Q : What is the outlook for Kulim in the coming financial year?
ED : The outlook for FY 2018 is promising. As in the previous year, we have set ambitious yet realistic KPIs for the main areas identified in our Balanced Scorecard. The performance of our core Plantation Segment will remain dependent on CPO prices, which in turn, are subject to supply and demand market dynamics and are also sensitive to stiff competition from substitutes. The segment will also be affected by every rising labour and fertilizer costs as well as increasingly stringent environmental concerns.

However, Plantation has taken steps to ensure sustainability by deploying newer technology, fertilizer substitution, improved field mechanisation, increased on-the-field training to optimize operations and exercise more stringent controllable operational costs. Additional funds will be allocated for R&D in the never ending quest to develop improved planting materials and to explore alternative energy options.

The below par performance of our O&G Segment is only a temporary set-back and is expected to be over with the completion of the EPCIC project by the first half of 2018. No new EPCIC projects will be undertaken in the foreseeable future.

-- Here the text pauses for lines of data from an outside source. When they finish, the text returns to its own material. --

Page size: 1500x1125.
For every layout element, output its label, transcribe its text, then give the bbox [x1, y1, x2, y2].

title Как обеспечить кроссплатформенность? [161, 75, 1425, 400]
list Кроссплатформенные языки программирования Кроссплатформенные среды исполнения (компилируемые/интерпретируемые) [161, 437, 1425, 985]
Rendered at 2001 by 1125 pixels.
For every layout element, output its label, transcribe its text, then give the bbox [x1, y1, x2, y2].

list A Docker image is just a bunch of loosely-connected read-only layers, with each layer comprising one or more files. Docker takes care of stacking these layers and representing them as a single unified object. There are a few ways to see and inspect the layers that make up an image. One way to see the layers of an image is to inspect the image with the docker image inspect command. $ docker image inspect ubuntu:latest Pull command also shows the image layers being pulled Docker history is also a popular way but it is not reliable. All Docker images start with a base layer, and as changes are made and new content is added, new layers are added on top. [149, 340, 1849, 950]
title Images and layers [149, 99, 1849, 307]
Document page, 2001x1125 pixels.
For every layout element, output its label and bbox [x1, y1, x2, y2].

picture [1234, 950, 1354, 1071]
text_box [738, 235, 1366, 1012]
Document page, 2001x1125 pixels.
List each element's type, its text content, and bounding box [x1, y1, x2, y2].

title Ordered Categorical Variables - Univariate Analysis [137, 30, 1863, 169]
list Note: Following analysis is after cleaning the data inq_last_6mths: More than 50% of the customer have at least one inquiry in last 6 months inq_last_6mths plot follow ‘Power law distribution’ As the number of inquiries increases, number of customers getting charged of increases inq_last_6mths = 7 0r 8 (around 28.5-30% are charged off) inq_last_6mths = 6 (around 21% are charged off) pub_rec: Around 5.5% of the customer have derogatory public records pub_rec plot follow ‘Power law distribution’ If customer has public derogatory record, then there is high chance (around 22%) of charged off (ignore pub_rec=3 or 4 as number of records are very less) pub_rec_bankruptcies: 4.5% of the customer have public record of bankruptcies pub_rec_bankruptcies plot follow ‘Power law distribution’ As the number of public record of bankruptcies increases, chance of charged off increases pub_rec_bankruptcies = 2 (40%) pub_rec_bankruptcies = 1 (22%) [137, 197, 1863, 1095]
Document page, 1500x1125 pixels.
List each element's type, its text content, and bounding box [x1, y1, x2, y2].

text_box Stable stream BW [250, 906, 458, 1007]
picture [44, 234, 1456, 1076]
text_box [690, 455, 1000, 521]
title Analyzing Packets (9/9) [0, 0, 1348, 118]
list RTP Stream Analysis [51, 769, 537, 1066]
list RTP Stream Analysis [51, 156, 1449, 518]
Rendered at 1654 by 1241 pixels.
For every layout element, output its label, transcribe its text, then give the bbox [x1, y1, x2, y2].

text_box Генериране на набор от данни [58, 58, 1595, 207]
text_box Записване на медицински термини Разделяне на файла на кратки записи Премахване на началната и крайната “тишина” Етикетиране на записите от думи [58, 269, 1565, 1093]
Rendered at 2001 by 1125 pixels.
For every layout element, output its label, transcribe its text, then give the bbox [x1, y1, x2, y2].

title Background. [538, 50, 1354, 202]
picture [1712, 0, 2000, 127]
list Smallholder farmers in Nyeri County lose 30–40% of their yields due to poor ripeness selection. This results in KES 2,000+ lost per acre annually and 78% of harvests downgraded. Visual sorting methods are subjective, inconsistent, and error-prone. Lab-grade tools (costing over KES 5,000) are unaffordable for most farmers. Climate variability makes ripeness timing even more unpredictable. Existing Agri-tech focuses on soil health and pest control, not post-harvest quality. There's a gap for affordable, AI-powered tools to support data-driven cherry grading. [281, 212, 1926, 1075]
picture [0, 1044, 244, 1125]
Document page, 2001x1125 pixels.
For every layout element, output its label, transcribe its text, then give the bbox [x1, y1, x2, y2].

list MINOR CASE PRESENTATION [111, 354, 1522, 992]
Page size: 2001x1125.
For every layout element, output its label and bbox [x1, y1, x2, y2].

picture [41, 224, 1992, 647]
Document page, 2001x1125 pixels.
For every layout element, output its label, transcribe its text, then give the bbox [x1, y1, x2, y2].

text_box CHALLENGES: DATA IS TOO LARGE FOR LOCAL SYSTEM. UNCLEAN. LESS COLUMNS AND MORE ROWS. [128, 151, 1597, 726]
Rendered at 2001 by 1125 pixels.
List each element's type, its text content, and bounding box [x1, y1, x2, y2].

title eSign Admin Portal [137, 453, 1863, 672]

With improved operational efficiency and better service quality, the core Floating Storage and Offloading (“FSO”) business is expected to bring the segment back to greener pastures.

Q : What targets have you set for the short, medium and longterm period?
ED : In the short term, within the next year or so, the plan is to fully capitalise on our status as a RSPO-certified mills, a status that we enjoyed since 2009, when we achieved full RSPO certification. In an age when consumer awareness of environmental and social issues has never been higher, RSPO-certified sustainable palm oil fetches a premium. By banking on innovation, we will continue our focus on enhancing efficiencies and cost management. We will also expand our palm oil business footprint into uncharted territory.

Our medium-range plan is to increase the size of the palm oil business to reap better economies of scale, while exploiting opportunities to move further up the palm oil value chain. Plans are also in the pipeline to divest non-performing businesses or to optimise returns on investments. Within our IV Segment, the new emphasis will be on companies that are related to our core palm oil business. We are currently evaluating the viability of both our pineapple growing and cattle rearing projects. To crystalise the value of Kulim’s significant landbank, the first phase of Kulim’s housing project at Taman R.E.M, is expected to be completed by end-2018. Sungai Papan estate has been earmarked for a mixed property development project, while the Sedenak Estate will be converted into the Sedenak Data Centre and Robotic Valley.

Over the long term, the target is to scale up FFB production and achieve year-on-year positive growth in palm product yields and extraction rate. Our long-term vision includes the identification of new income streams via the Blue Ocean Strategy. A raft of financial strategies will be put in place to enhance profitability and ensure more rigorous management of our cash flows towards achieving JCorp’s zero gearing target by 2022.

Q : Kulim was delisted from the Main Board of Bursa Malaysia on 4 August 2016 and became a 100% subsidiary of JCorp. Do the long-term plans for Kulim, include a relisting exercise?
ED : Kulim will continue to evaluate numerous initiatives, business opportunities and proposals. These include a re-listing exercise should the right conditions and opportunities come our way in order to enhance Kulim’s growth and value over the long-term.

Q : What is the biggest contributing factor towards Kulim’s success to date?
ED : Without question, it is the vision and leadership of our commercially-driven management, ably supported by a talented and dedicated pool of employees. Together they make up a formidable team and this will ensure Kulim’s continued progress and sustainable growth well into the future.